I finally cracked and bought a new screen to replace my main working display. I chose a Dell 2407WFP to have a large work surface (1920 x 1200 in 24″), a wide form factor (useful to push the Photoshop tool bars to the side -they use up a tremendous space on a 4/3 screen), a display quality famous for photography as well as video games (for this, I will certianly be limited by my current ATI 9800pro AGP graphics card that is not really up to the task of 3D display on such a large screen resolution).

Delivery was -as expected- done under 10 days (despite the presence of bank holidays in the delay, the LCD display even arrived three days before the deadline). There is no doubt that Dell has considerable expertise in shipping and delivering computer products and this is easy to perceive here (including the fact that they do not overestimate their possibilities by announcing an optimistic 24h delivery time like so many others).

Unpacking was trivially obvious. I was even positively surprised by the quality of the unpacking instructions (color photos, clear explanations, etc.) and by the light weight of the screen (even knowing that LCD displays are lighter than CRT screens…)

Curiously, nearly simultaneously, I saw press releases about new screens in this interesting size: an ACER screen, the X241wd which should reach 500€ or 550€; the first 24″ with a 2ms LCD from Iiyama (ultra-fast, if you believe the manufacturer specification).

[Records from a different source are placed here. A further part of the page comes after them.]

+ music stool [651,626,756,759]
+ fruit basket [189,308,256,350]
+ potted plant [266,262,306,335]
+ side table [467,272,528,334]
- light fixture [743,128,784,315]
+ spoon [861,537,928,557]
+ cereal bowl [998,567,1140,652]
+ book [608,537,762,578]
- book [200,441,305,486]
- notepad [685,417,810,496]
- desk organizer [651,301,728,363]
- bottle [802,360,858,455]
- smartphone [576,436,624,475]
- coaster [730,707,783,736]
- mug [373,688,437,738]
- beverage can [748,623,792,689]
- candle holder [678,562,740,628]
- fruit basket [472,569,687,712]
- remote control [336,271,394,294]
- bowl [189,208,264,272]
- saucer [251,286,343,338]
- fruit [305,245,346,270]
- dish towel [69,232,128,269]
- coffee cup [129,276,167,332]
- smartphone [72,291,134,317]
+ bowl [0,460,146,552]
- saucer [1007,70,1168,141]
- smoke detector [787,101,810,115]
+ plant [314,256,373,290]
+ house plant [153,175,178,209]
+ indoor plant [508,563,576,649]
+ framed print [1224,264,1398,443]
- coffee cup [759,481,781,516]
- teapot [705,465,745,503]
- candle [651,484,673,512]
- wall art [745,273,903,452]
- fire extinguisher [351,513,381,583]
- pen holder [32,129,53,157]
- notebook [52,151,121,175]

My first impressions are very positive. Obviously, the work space has grown from OK (on the old Hyundai ImageQuest Q17 17″ LCD) to really vast and confortable (on the new Dell 2407WFP). This is real luxury and I think that I will grow the habit of not keeping windows fully maximized but stacked in the screen real estate. For the time being, I am even keeping the 17″ as a secondary along with the Dell 2407WFP. It allows to keep a few utility programs always available.

The first feeling comes from the nice black of the screen (even though there is a very slight glow on the right side when displaying a fully black image, which is not perceptible as soon as the display is lighter). But my first reflex has been to push the brightness down to the minimum (As for many LCD displays, the backlight feels too powerful for me and a use in a moderately lit room).

Color quality seems good right out of the box, but I did not do any serious check. Let’s wait for the results of a complete color calibration later this week.

As I spend a lot of time and energy playing with S.T.A.L.K.E.R. - Shadow of Chernobyl (a Doom-like FPS video game for the PC), I immediately started to check its behaviour on such a large screen. The first constraint is that I need to play with a lower screen resolution (my old ATI 9800 pro AGP graphics card is not able to handle a 1900×1200 resolution - I need to go down in quality to ensure that the frame rate is not too low). The comfort of a huge visual field (24″ is big!) is easy to appreciate. But I will wait a little more until I climb up the graphics performance ladder with a graphics card more in line with the needs of such a screen (probably either an AMD Radeon HD2900 XT or an nVidia GeForce 8800 GT/GTS).

Summary: A darn nice screen.

Octopart, a search engine for electronic parts

(Wednesday, May 23rd, 2007)

For both pro electronic engineers and amateur tweakers/hackers.